Wednesday, June 22, 2011

Thunder Run: Hit the Slopes in Summer

Over the past few decades, attendance at ski resorts in Japan has steadily decreased. To maximize profits, creative ways were sought to generate profits in the off season. Hokkaido's Rusutsu Resort built an 8 roller coaster strong amusement park. In Aomori, local favorite Moya Hills introduced their 'Green Season.' While nothing more than a scattering of playgrounds and tennis courts, they have something unique to offer.

"What goes up..."
 Hermann Maier said, "Ski racing, especially downhill, is a dangerous activity and there are many accidents. It would be really too bad to lose everything because of a crash." Now imagine plummeting down the slopes, but instead of blanketing snow beneath your feet, there's asphault.
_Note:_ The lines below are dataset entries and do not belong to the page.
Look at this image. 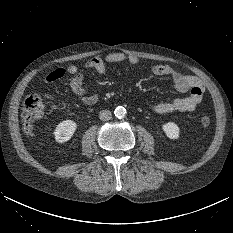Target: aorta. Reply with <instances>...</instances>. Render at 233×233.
Masks as SVG:
<instances>
[{
  "label": "aorta",
  "mask_w": 233,
  "mask_h": 233,
  "mask_svg": "<svg viewBox=\"0 0 233 233\" xmlns=\"http://www.w3.org/2000/svg\"><path fill=\"white\" fill-rule=\"evenodd\" d=\"M126 109L122 106H118L116 107V109L114 110V114L117 118L121 119L126 115Z\"/></svg>",
  "instance_id": "1"
}]
</instances>
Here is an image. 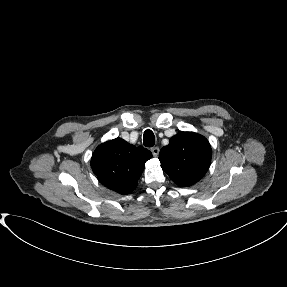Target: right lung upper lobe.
I'll return each instance as SVG.
<instances>
[{
    "instance_id": "obj_1",
    "label": "right lung upper lobe",
    "mask_w": 287,
    "mask_h": 287,
    "mask_svg": "<svg viewBox=\"0 0 287 287\" xmlns=\"http://www.w3.org/2000/svg\"><path fill=\"white\" fill-rule=\"evenodd\" d=\"M151 157L149 150L116 138L96 148L91 168L105 187L119 194H129L136 188L145 162Z\"/></svg>"
}]
</instances>
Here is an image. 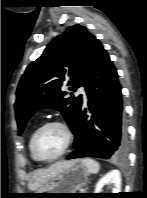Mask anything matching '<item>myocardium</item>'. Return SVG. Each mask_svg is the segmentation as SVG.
I'll list each match as a JSON object with an SVG mask.
<instances>
[{
    "label": "myocardium",
    "mask_w": 147,
    "mask_h": 198,
    "mask_svg": "<svg viewBox=\"0 0 147 198\" xmlns=\"http://www.w3.org/2000/svg\"><path fill=\"white\" fill-rule=\"evenodd\" d=\"M51 126H57V127H60L64 134H65V143H64V146L62 148V150L52 156V157H42L38 152H37V149H36V140H37V137L39 136V134L46 128L48 127H51ZM72 138H73V135H72V131L70 129V127L63 121H59V120H53V121H48L44 124H42L40 127H38L33 135H32V138H31V144H30V147H31V151H32V154L34 155V157L38 160V161H42V162H51V161H54L58 158H60L61 156H63L66 151L68 150L71 142H72Z\"/></svg>",
    "instance_id": "1"
}]
</instances>
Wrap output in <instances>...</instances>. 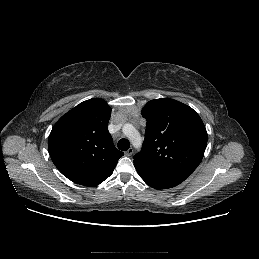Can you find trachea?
I'll use <instances>...</instances> for the list:
<instances>
[{
  "instance_id": "3493384b",
  "label": "trachea",
  "mask_w": 259,
  "mask_h": 259,
  "mask_svg": "<svg viewBox=\"0 0 259 259\" xmlns=\"http://www.w3.org/2000/svg\"><path fill=\"white\" fill-rule=\"evenodd\" d=\"M117 146L120 150L127 151L130 147V142L127 139H120Z\"/></svg>"
}]
</instances>
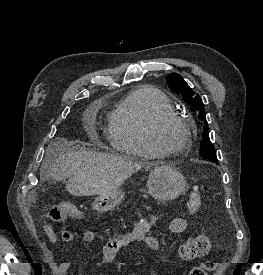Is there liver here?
I'll use <instances>...</instances> for the list:
<instances>
[{
  "label": "liver",
  "mask_w": 263,
  "mask_h": 275,
  "mask_svg": "<svg viewBox=\"0 0 263 275\" xmlns=\"http://www.w3.org/2000/svg\"><path fill=\"white\" fill-rule=\"evenodd\" d=\"M70 145L65 139L52 142L40 174L48 173L55 181L68 179L66 190L74 196L106 195L144 166L110 154L67 150ZM52 151L56 152V158L49 162Z\"/></svg>",
  "instance_id": "obj_1"
}]
</instances>
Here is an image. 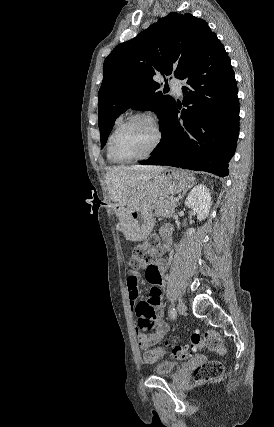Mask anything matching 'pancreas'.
<instances>
[{"label":"pancreas","mask_w":274,"mask_h":427,"mask_svg":"<svg viewBox=\"0 0 274 427\" xmlns=\"http://www.w3.org/2000/svg\"><path fill=\"white\" fill-rule=\"evenodd\" d=\"M154 206L155 214L162 215V217H172L176 208L173 198H168V200L166 198H158Z\"/></svg>","instance_id":"pancreas-1"}]
</instances>
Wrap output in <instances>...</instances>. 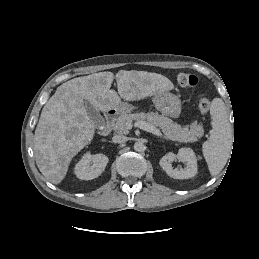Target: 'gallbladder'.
<instances>
[{
  "label": "gallbladder",
  "mask_w": 259,
  "mask_h": 259,
  "mask_svg": "<svg viewBox=\"0 0 259 259\" xmlns=\"http://www.w3.org/2000/svg\"><path fill=\"white\" fill-rule=\"evenodd\" d=\"M84 105L87 110V113L94 121L95 126L102 125L104 123L103 116L98 111H96L95 108L88 101H85Z\"/></svg>",
  "instance_id": "1"
}]
</instances>
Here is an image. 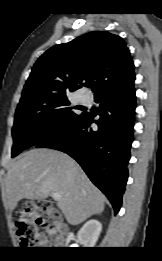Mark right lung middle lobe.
<instances>
[{
  "instance_id": "obj_1",
  "label": "right lung middle lobe",
  "mask_w": 162,
  "mask_h": 261,
  "mask_svg": "<svg viewBox=\"0 0 162 261\" xmlns=\"http://www.w3.org/2000/svg\"><path fill=\"white\" fill-rule=\"evenodd\" d=\"M68 96H34L18 104L12 130V157L50 135L68 127L84 115L76 114Z\"/></svg>"
}]
</instances>
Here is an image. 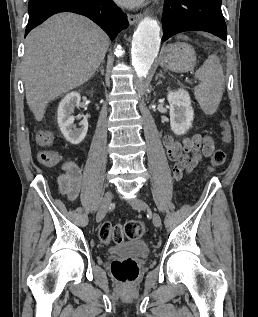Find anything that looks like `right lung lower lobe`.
Wrapping results in <instances>:
<instances>
[{
  "instance_id": "98d812e1",
  "label": "right lung lower lobe",
  "mask_w": 258,
  "mask_h": 317,
  "mask_svg": "<svg viewBox=\"0 0 258 317\" xmlns=\"http://www.w3.org/2000/svg\"><path fill=\"white\" fill-rule=\"evenodd\" d=\"M29 21L25 36L50 16L59 12L84 15L98 24L113 40L128 26L124 14L112 0H29Z\"/></svg>"
}]
</instances>
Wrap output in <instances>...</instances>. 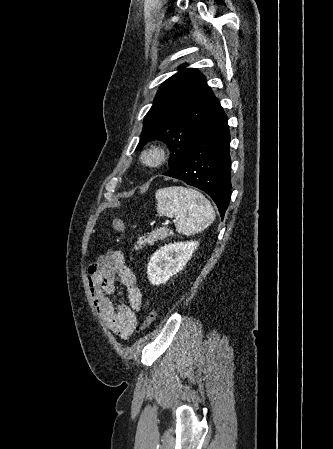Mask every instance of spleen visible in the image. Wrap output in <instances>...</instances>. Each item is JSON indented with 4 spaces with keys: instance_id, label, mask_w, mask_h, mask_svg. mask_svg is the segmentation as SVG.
<instances>
[{
    "instance_id": "3e777b00",
    "label": "spleen",
    "mask_w": 333,
    "mask_h": 449,
    "mask_svg": "<svg viewBox=\"0 0 333 449\" xmlns=\"http://www.w3.org/2000/svg\"><path fill=\"white\" fill-rule=\"evenodd\" d=\"M155 199L159 216L175 217L180 234L201 232L215 219L210 201L198 190L183 186L161 188L156 191Z\"/></svg>"
}]
</instances>
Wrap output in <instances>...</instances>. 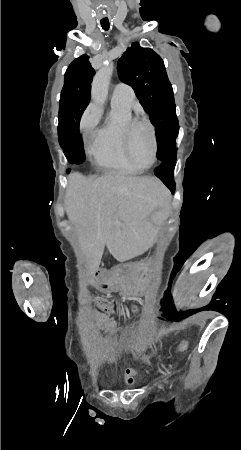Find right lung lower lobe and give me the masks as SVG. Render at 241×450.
Segmentation results:
<instances>
[{"instance_id":"right-lung-lower-lobe-1","label":"right lung lower lobe","mask_w":241,"mask_h":450,"mask_svg":"<svg viewBox=\"0 0 241 450\" xmlns=\"http://www.w3.org/2000/svg\"><path fill=\"white\" fill-rule=\"evenodd\" d=\"M82 114L80 116H77L72 124L70 125L66 139V151L70 155H76V154H82L84 153V149L82 147V142L80 141L79 137V122Z\"/></svg>"}]
</instances>
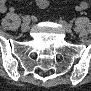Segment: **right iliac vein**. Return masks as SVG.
I'll return each mask as SVG.
<instances>
[{"label": "right iliac vein", "instance_id": "obj_1", "mask_svg": "<svg viewBox=\"0 0 91 91\" xmlns=\"http://www.w3.org/2000/svg\"><path fill=\"white\" fill-rule=\"evenodd\" d=\"M30 28V21H23L22 25H21V30L23 32H27Z\"/></svg>", "mask_w": 91, "mask_h": 91}]
</instances>
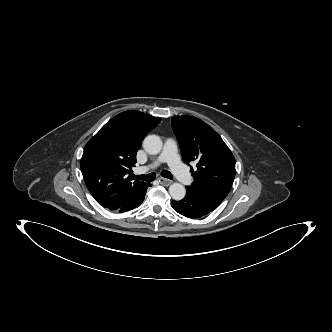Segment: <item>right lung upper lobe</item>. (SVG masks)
I'll return each mask as SVG.
<instances>
[{
  "label": "right lung upper lobe",
  "instance_id": "cb5924a9",
  "mask_svg": "<svg viewBox=\"0 0 332 332\" xmlns=\"http://www.w3.org/2000/svg\"><path fill=\"white\" fill-rule=\"evenodd\" d=\"M160 121L128 110L109 120L86 144L80 167L88 190L100 205H120L146 184L132 181L131 168L142 140Z\"/></svg>",
  "mask_w": 332,
  "mask_h": 332
}]
</instances>
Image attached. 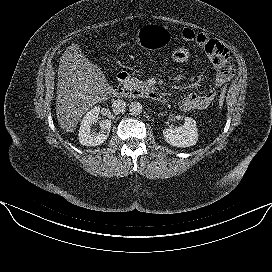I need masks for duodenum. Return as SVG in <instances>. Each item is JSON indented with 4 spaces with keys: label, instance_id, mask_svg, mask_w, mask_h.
Masks as SVG:
<instances>
[{
    "label": "duodenum",
    "instance_id": "obj_1",
    "mask_svg": "<svg viewBox=\"0 0 272 272\" xmlns=\"http://www.w3.org/2000/svg\"><path fill=\"white\" fill-rule=\"evenodd\" d=\"M129 79V74L126 72H119L117 74V84L112 88V93L115 96L123 97V96H130V95H138L143 98L150 99L152 101H156L159 103H165L166 97L153 89L151 86H147L139 90L138 92H131L126 90L123 87V83Z\"/></svg>",
    "mask_w": 272,
    "mask_h": 272
}]
</instances>
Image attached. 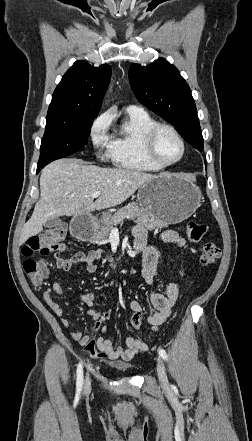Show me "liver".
Instances as JSON below:
<instances>
[{
    "mask_svg": "<svg viewBox=\"0 0 252 441\" xmlns=\"http://www.w3.org/2000/svg\"><path fill=\"white\" fill-rule=\"evenodd\" d=\"M154 177L136 170L86 165L79 159L54 161L41 172L40 199L23 226L19 243L39 234L49 219L120 205ZM97 191L101 195L93 201L92 194Z\"/></svg>",
    "mask_w": 252,
    "mask_h": 441,
    "instance_id": "liver-1",
    "label": "liver"
}]
</instances>
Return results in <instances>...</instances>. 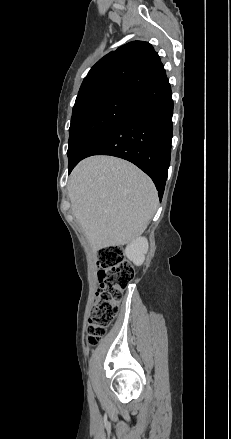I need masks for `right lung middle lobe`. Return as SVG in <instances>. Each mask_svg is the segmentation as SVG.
<instances>
[{"label":"right lung middle lobe","mask_w":231,"mask_h":439,"mask_svg":"<svg viewBox=\"0 0 231 439\" xmlns=\"http://www.w3.org/2000/svg\"><path fill=\"white\" fill-rule=\"evenodd\" d=\"M139 112L135 94L131 93L105 95L74 107L69 128V163L79 158L84 148L100 132Z\"/></svg>","instance_id":"right-lung-middle-lobe-1"}]
</instances>
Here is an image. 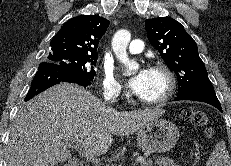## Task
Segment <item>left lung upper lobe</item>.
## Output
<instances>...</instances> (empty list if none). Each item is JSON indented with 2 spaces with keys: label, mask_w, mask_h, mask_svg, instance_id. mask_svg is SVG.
Wrapping results in <instances>:
<instances>
[{
  "label": "left lung upper lobe",
  "mask_w": 231,
  "mask_h": 166,
  "mask_svg": "<svg viewBox=\"0 0 231 166\" xmlns=\"http://www.w3.org/2000/svg\"><path fill=\"white\" fill-rule=\"evenodd\" d=\"M145 28L152 46L177 75L178 95L189 91H214L196 42L178 21L170 17L148 19Z\"/></svg>",
  "instance_id": "obj_1"
}]
</instances>
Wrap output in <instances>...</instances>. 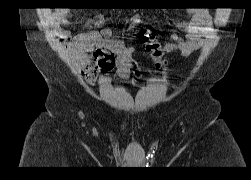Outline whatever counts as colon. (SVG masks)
<instances>
[{
    "mask_svg": "<svg viewBox=\"0 0 251 180\" xmlns=\"http://www.w3.org/2000/svg\"><path fill=\"white\" fill-rule=\"evenodd\" d=\"M139 39L145 44L146 50L157 61V66L162 65L163 49L154 35L143 32L139 34Z\"/></svg>",
    "mask_w": 251,
    "mask_h": 180,
    "instance_id": "5ec220e1",
    "label": "colon"
}]
</instances>
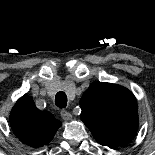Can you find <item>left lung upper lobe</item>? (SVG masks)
Wrapping results in <instances>:
<instances>
[{
  "label": "left lung upper lobe",
  "instance_id": "obj_1",
  "mask_svg": "<svg viewBox=\"0 0 155 155\" xmlns=\"http://www.w3.org/2000/svg\"><path fill=\"white\" fill-rule=\"evenodd\" d=\"M81 120L101 145L125 146L138 129V107L127 88L111 83H93L80 100Z\"/></svg>",
  "mask_w": 155,
  "mask_h": 155
}]
</instances>
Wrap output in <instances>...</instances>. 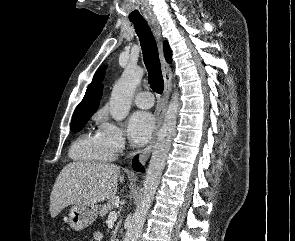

Say こんいちは (konnichiwa / hello) to Moya Hill's ヒルズサンダー (Hills Thunder). Built in 1998, riders manually steer 3-wheeled carts down a 1,546 meter (.96 miles) long paved path from atop the chair lift all the way to the bottom at the club house.

The Course
All riders must first climb the hill in a trusty chair lift. Once your helmet is securely fastened, you unsecurely place yourself in the cart of your choice. Then you are instructed in Japanese, which for those who don't understand, it provides a great opportunity for photos. Basically you're told to pull back to brake, and to never never never put the cart in neutral (unless you want to fly). Then it's up to gravity to push you down.

The open air and single seat car provides the ideal thrill. Though, I'm not sure this would be legal in the states, for it's a lawsuit waiting to happen. While generally safe, it's not uncommon for beginners or speed demonds to run off course or flip over.

Hills Thunder is based off of a Roller Luge built in 1986 in New Zealand that boasted 600,000 riders in 1996 and in the following year received a "New Zealand Tourism Award." (Credit: Moya Hill's website). Obviously, Moya Hills wanted to emulate their success. Whether they were successful or not is up to their bank accounts, but judging how Hills Thunder has continues to remain in operation for 13 years, I'd put a check in the win column. Though the true victor are those who get to thunder 117 meters (384 feet) down the hill!

Adults: 1 time - 500円, 3 times - 1400円, 6 times - 2600 円
Elementary Students / Seniors / Disabled: 1 time - 400円, 3 times - 1000円, 6 times - 1800 円
1 Adult w/ a child under 140cm (55 inches): 1 time - 700円, 3 times - 1800円
*円=Japanese Yen (as of 06/09/11: $1 = 80円)

Daily: 10:00 - 17:00
*HillsThunder is closed in the case of rain.
*Opening/Closing date depends on the weather. Typically it will open to the public after all the snow has melted in May.

Unless you have a car, your only viable option is to take a bus. A taxi would cost more than 5000円, and walking would take around 3 hours. Click here for Moya's bus schedule in addition to a map showing the location in relation to Aomori station. (日本語/Japanese only). Please note that bus times are infrequent, so plan accordingly. If you don't speak Japanese, simply print out the bus schedule and at Aomori Station's Visitor Center / Bus Terminal. They should be able to steer you to the right bus. Don't worry about the return trek as there's only one bus to take and it will end up at Aomori Station.

For more pictures and information in Japanese please consult the official website.

It's such a funny comfort to see Japanese businesses make the effort to provide English.
By the way, is HillsThunder soon to be an Olympic sport?


Jon said...

This looks AWESOME!!!! I wish I had known about it earlier.